Os jornais ainda são a fortaleza maior do jornalismo de qualidade, tão importante para a democracia.
Lembrei que a tese de que as novas tecnologias, como a internet, os blogs, o Twitter e as redes sociais de comunicação, como o Facebook, seriam elementos de neutralização da grande imprensa é contestada por pesquisas de especialistas das universidades de Cornell e Stanford que definem a internet como a “caixa de ressonância” da grande imprensa, de quem precisa para se suprir de informação e para dar credibilidade às informações.
Não é à toa, ressaltei, que os sites e blogs mais acessados tanto nos Estados Unidos quanto no Brasil são aqueles que pertencem a companhias jornalísticas tradicionais, já testadas na árdua tarefa de selecionar e hierarquizar a informação.
O jornalismo profissional tem uma estrutura, uma forma profissional de colher e checar informações que a vasta maioria dos blogueiros não tem.
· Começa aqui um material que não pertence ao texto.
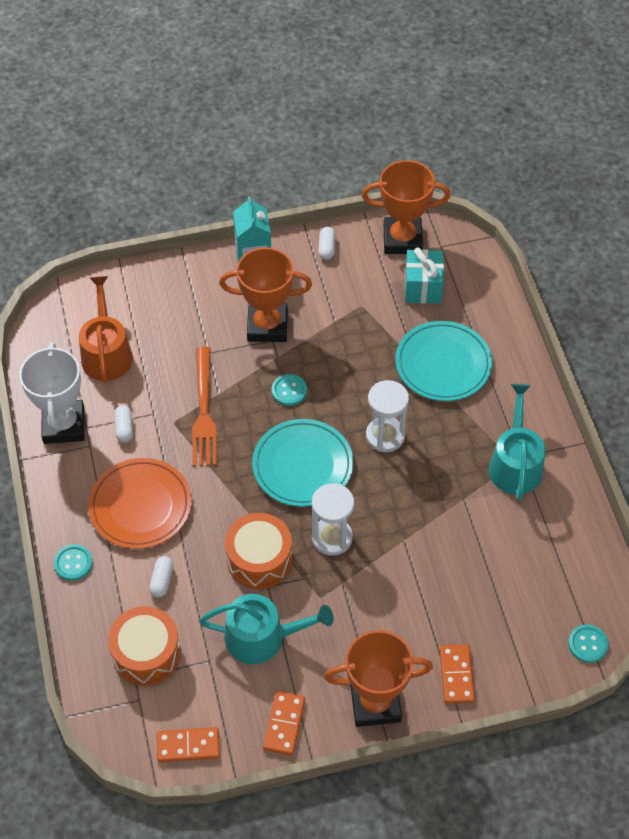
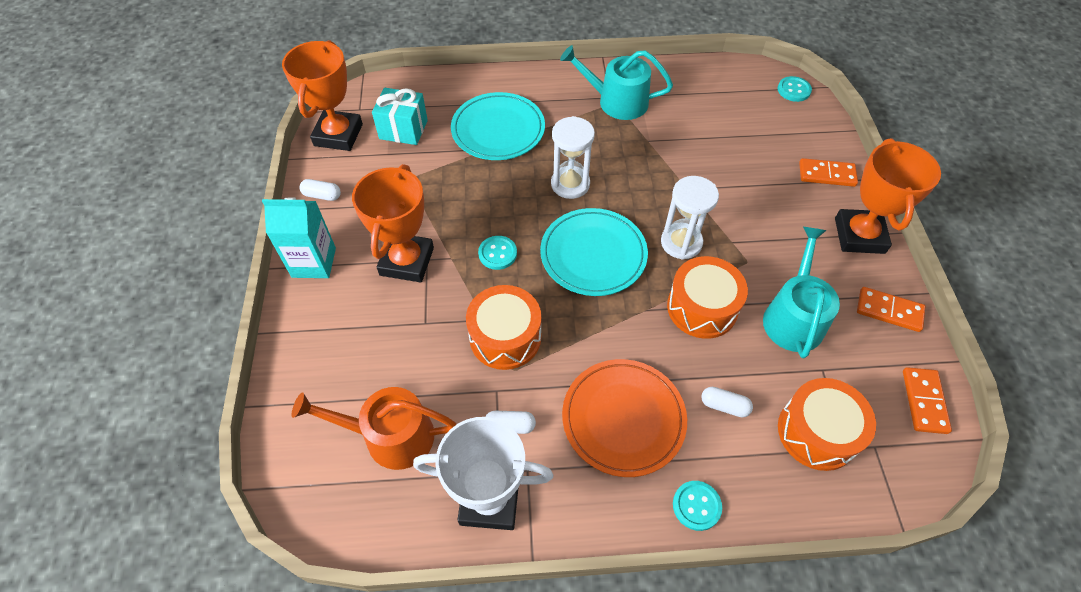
camera: 80 degrees left, 0 degrees up
orange fork [192,347,217,466] -> orange drum [466,285,541,370]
Um exemplo de exceção que destoa dessa regra apenas para confirmá-la é o Huffington Post, que se destacou nos Estados Unidos como um blog de informações e análises, muitas vezes exclusivas, mas que acabou montando uma estrutura profissional com o auxílio de investidores privados e terminou dentro de uma grande estrutura, a AOL, preservando as características iniciais de um blog independente, mas se organizando como as grandes estruturas profissionais jornalísticas, o que certamente só aumentará seu poder de fogo.